EUmigra-Themenforum: Lange Diskriminierungstradition wirkt bis in den heutigen Arbeitsmarkt hinein
„Wie viel Diskriminierung, wie viel Rassismus steckt in diesem System, ohne das die deutsche Landwirtschaft und der deutsche Pflegesektor nicht funktionieren könnten? Und warum wird dieses Thema so selten problematisiert?“ So lauteten zwei der Leitfragen bei der heutigen Online-Diskussionsrunde im EUmigra-Themenforum der Auslandsgesellschaft mit den Referenten Prof. Jannis Panagiotidis (Universität Wien) und Dr. Hans-Christian Petersen (Uni Oldenburg). Die beiden ausgewiesenen Migrationsforscher sind die Autoren der jüngst erschienenen Publikation „Antiosteuropäischer Rassismus in Deutschland. Geschichte und Gegenwart“ (Beltz-Verlag 2024). Auf Einladung von EUmigra referierten sie markante historische Stationen und Ergebnisse ihres 200 Seiten starken Forschungsbeitrags, der in 11 Kapiteln einen Bogen schlägt von der Neuzeit bis zur Gegenwart.
Zwei zentrale Befunde, die auch in der anschließenden Diskussion mit dem 24-köpfigen Publikum eine Rolle spielten, lauten: (1) Es gibt eine historisch lange und bis heute wirksame Traditionslinie von Negativ-Stereotypen und Ausgrenzungsmustern, die in Deutschland Rassismus gegenüber Menschen aus dem östlichen Europa beförderte und befördert. (2): Der Rassismus-Begriff greift zu kurz, wenn man ihn phänotypisch etwa auf die Hautfarbe beschränkt, denn er nimmt gerade als Alltagsrassismus viele versteckte Formen an.
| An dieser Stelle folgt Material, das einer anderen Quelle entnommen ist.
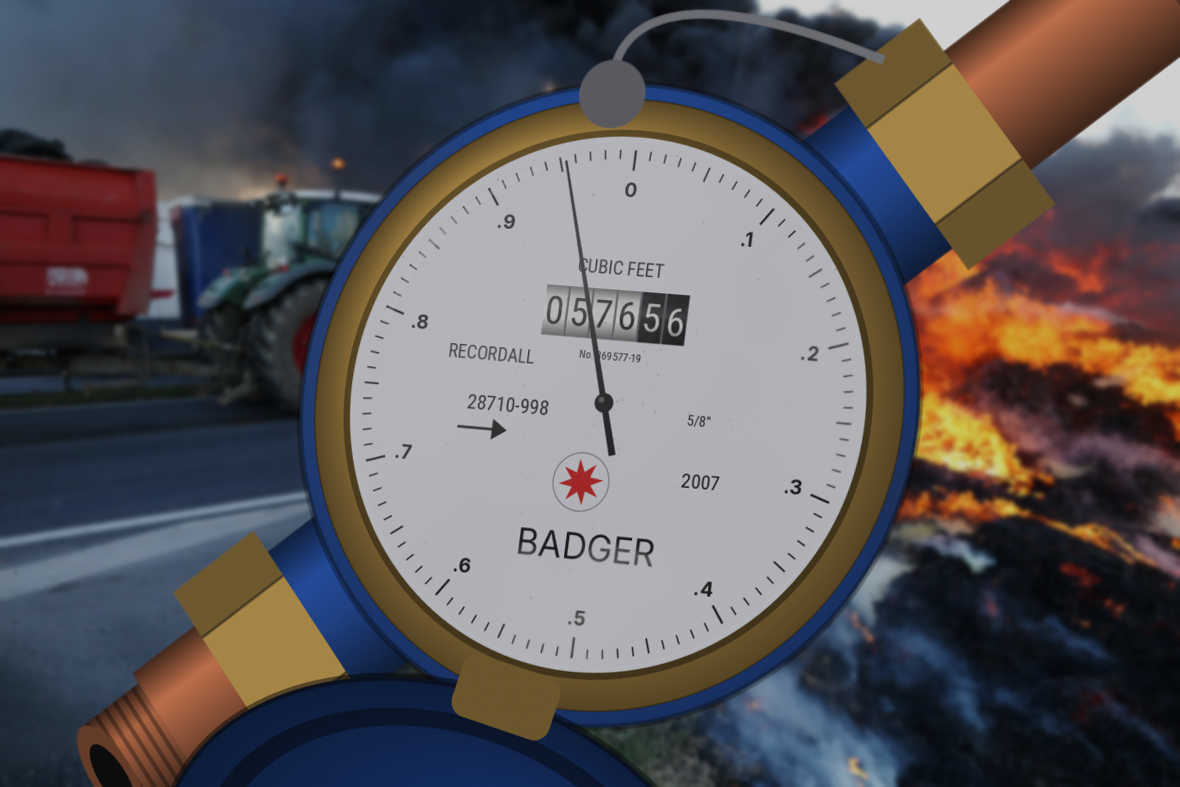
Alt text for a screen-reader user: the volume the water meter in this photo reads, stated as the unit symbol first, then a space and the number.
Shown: ft³ 57655.95
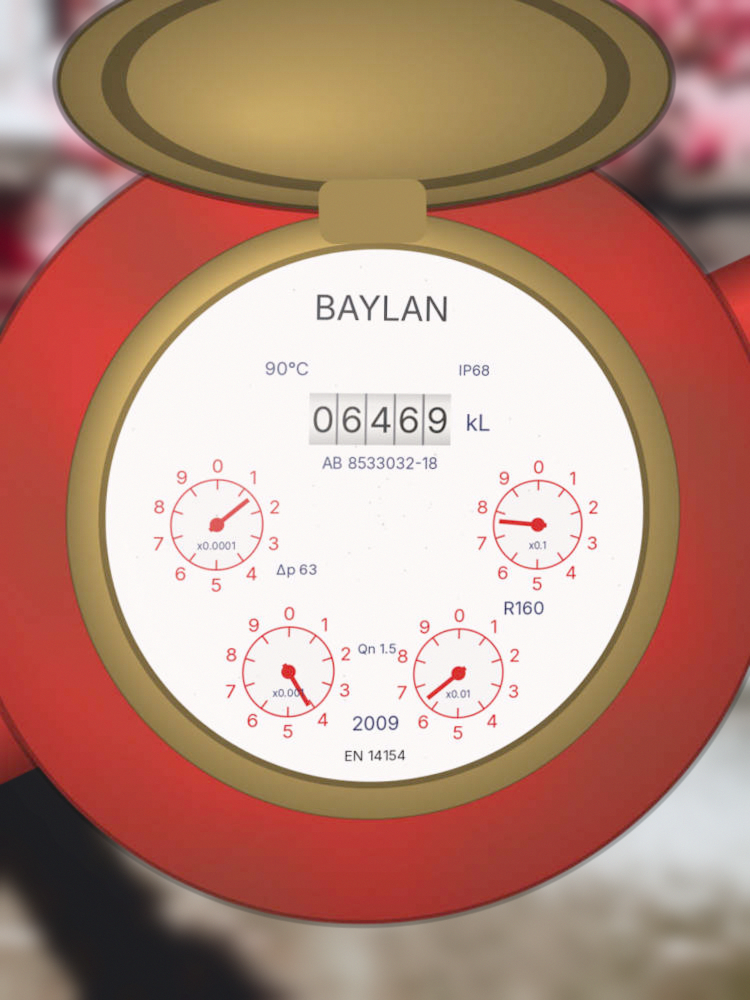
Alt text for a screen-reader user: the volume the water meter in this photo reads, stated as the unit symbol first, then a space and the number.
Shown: kL 6469.7641
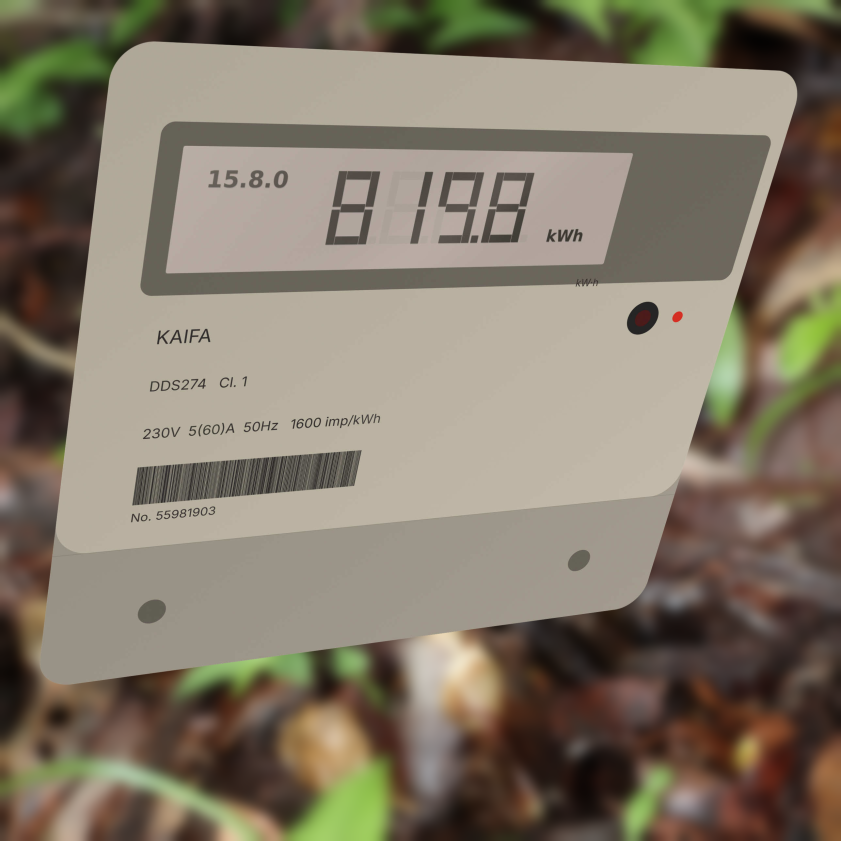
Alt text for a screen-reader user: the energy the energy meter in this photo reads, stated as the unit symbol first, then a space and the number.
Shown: kWh 819.8
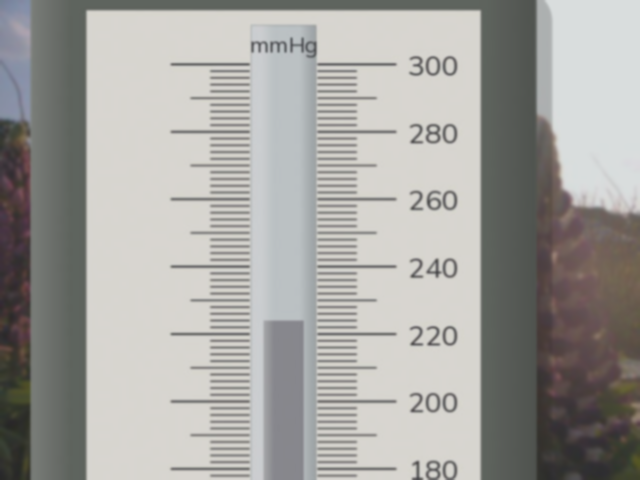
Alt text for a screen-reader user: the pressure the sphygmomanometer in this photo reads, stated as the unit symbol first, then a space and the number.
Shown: mmHg 224
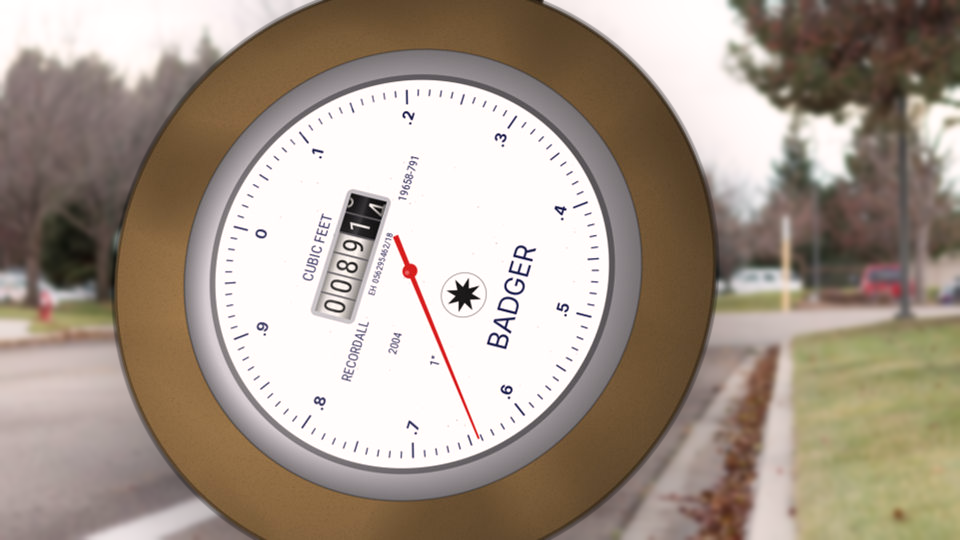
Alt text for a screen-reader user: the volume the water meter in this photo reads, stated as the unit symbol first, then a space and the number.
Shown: ft³ 8913.64
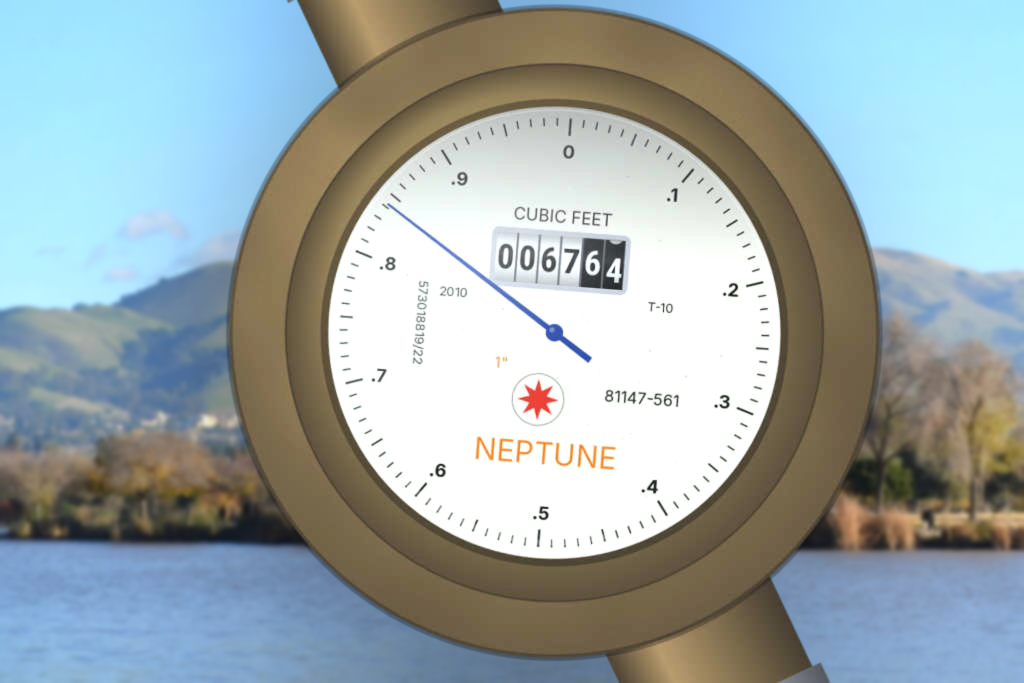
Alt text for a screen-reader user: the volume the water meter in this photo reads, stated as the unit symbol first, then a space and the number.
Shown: ft³ 6763.84
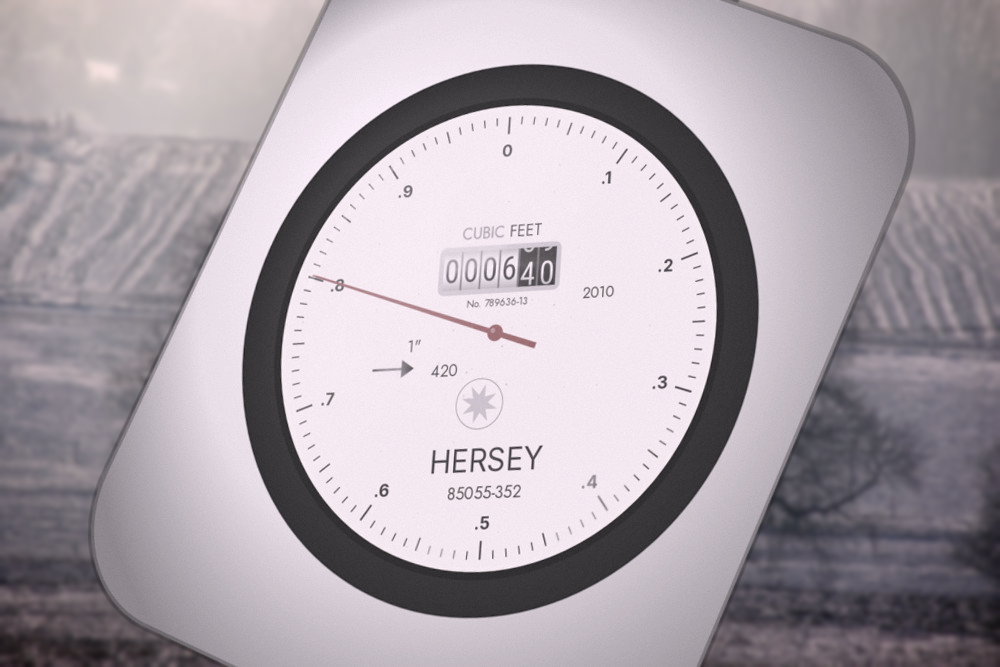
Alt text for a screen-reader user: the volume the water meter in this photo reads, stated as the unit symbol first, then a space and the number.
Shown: ft³ 639.80
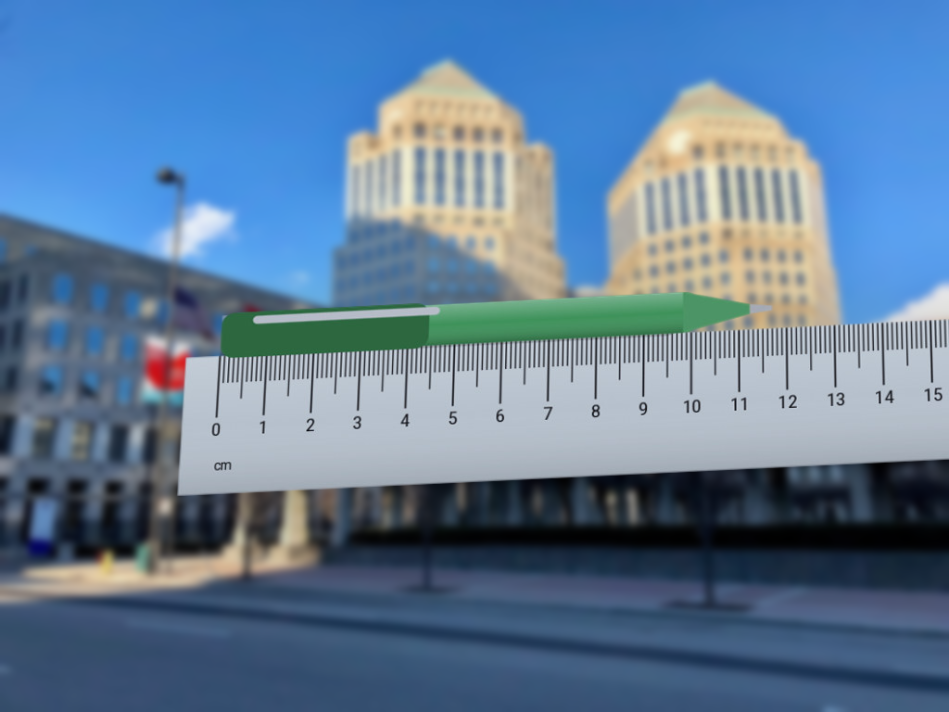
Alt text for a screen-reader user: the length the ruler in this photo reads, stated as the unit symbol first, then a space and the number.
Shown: cm 11.7
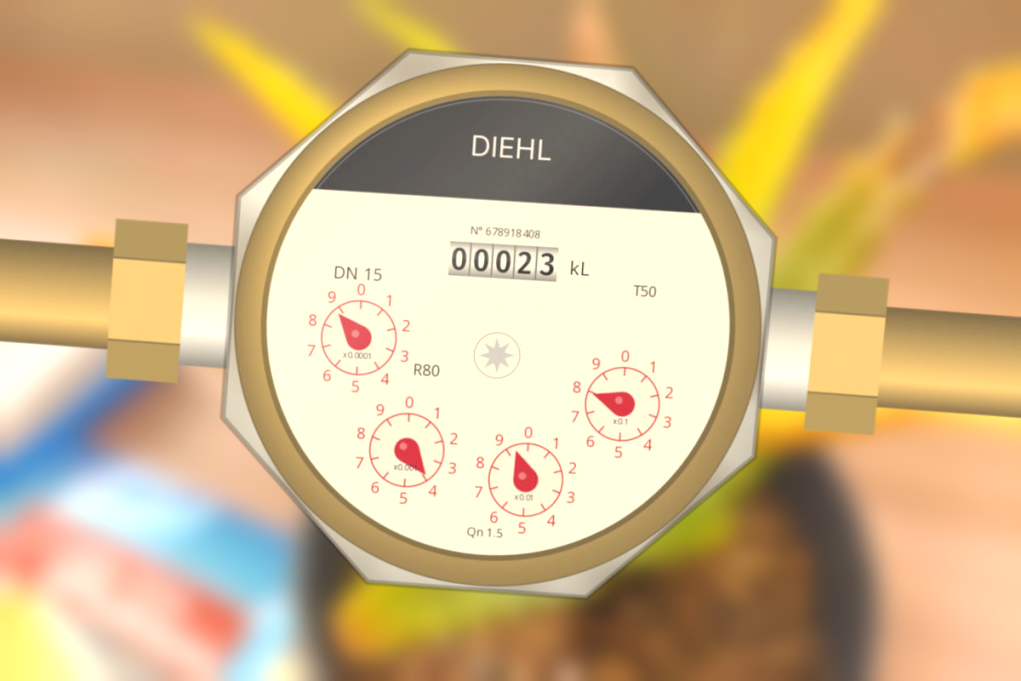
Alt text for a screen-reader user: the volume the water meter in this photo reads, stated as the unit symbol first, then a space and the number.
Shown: kL 23.7938
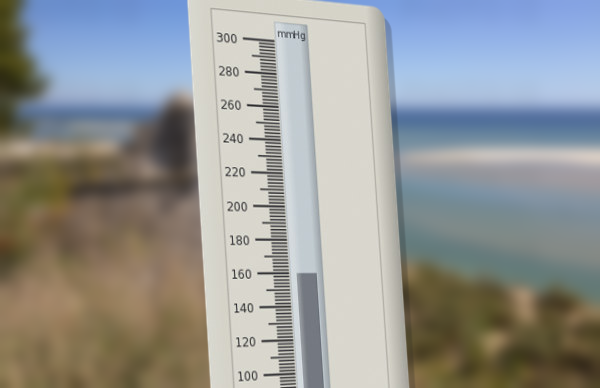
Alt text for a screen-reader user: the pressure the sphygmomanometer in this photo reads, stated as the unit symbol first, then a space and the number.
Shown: mmHg 160
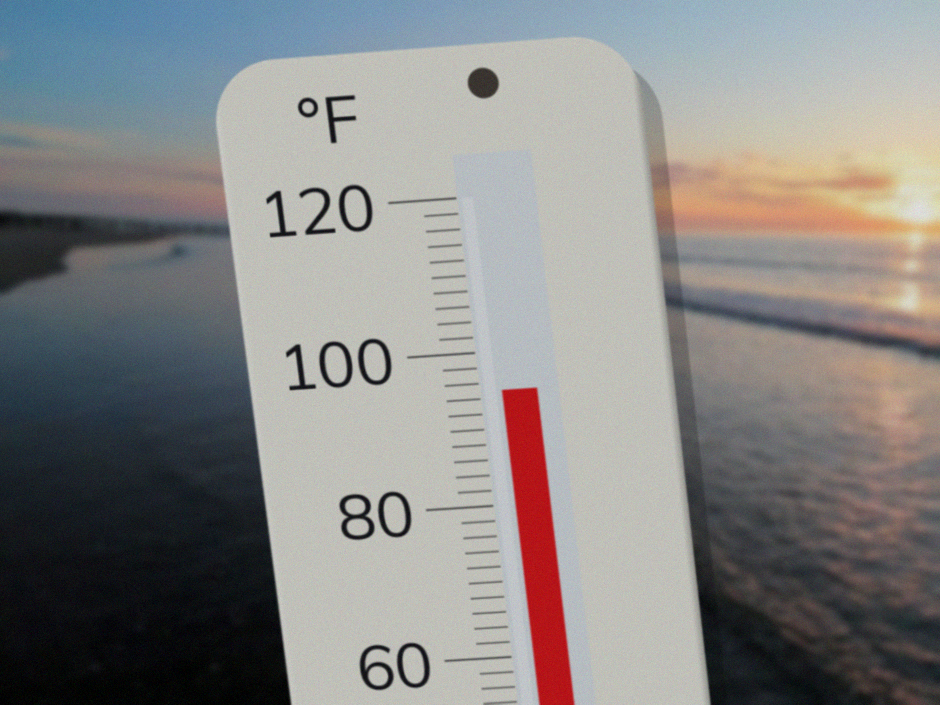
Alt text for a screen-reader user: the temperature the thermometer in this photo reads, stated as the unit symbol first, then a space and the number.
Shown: °F 95
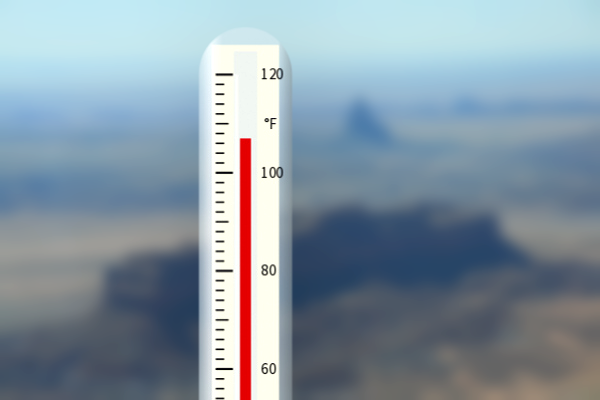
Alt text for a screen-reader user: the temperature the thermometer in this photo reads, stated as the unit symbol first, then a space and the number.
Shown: °F 107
Dabei ist Rassismus historisch wie situativ jeweils kontextuell gebunden: Von der Angst vor dem Fremden bis zum Interesse an vermeintlich „billigen Arbeitskräfte aus dem Osten“ – mit der bekannten Folge prekärer Beschäftigungsverhältnisse zwischen Baugewerbe, Logistikbranche und Prostitution.
„Die Diskriminierung von Menschen osteuropäischer Herkunft ist erst jetzt zum politischen Thema geworden, aber es ist erfreulich, dass sich da jetzt etwas bewegt .“ Das Fazit der Referenten in der heutigen Veranstaltung ermutigt und ist Auftrag zugleich, die Sensibilisierungsarbeit für Diskriminierungsphänomene konsequent fortzusetzen. Das bedeutet, fortan auch diejenige Zuwanderungsgruppe stärker zu berücksichtigen, die im Rahmen von EU-Zuwanderung und EU-Osterweiterung das Wirtschaftsleben in Deutschland und Sachsen-Anhalt maßgeblich mit am Laufen hält.
Erste Anzeichen für eine neue Wahrnehmung des Themas sind bereits vorhanden: In ihrem "Lagebericht Rassismus in Deutschland“ hatte Staatsministerin und Antirassismus-Beauftragte Reem Alabali-Radovan Anfang 2023 die „besondere Bedeutung“ des antislawischen Rassismus schon betont, dessen Erforschung aber noch als „vorläufige Leerstelle“ bezeichnet. Mit der neuen Publikation und ausgreifenden Diskussion über Abwertungen und Ausgrenzungen von Osteuropäern deutet sich nun erstmals eine Zäsur an in Richtung eines erweiterten Rassismus-Begriffs – im Sinn der Gleichbehandlung aller diskriminierten Menschen und Gruppen. Dazu zählt nicht zuletzt, dass das jetzt abgeschlossene Projekt "Diskriminierung von Menschen osteuropäischer Herkunft auf dem Arbeitsmarkt“ (Abschlusstagung: 26./27.09.24), an dem auch die Buchautoren mitwirkten, von der Antidiskriminierungsstelle des Bundes finanziert wurde.
An den neuesten, vielfach überraschenden Forschungsergebnissen, auch das wurde im heutigen EUmigra-Themenforum deutlich, kommt die Antirassismus-Debatte künftig nicht mehr vorbei. Wie von den Autoren abschließend betont: Es geht nicht um Opfer-Konkurrenz, es geht um eine erweiterte Offenheit für Ausgrenzungs- und Benachteiligungsmuster. Laufende und künftige Antidiskriminierungsaktivitäten sollten, so Petersen, an einem um die osteuropäische Dimension erweiterten Verständnis von Diskriminierung und Rassismus anknüpfen. Das betrifft die Tätigkeit der Antidiskriminierungsstellen ebenso wie die Sensibilisierungsarbeit von Strukturen und Projekten, die zu diesem Themenfeld mehr Wissen, Schulungen und Bildungsmaßnahmen anbieten sollten.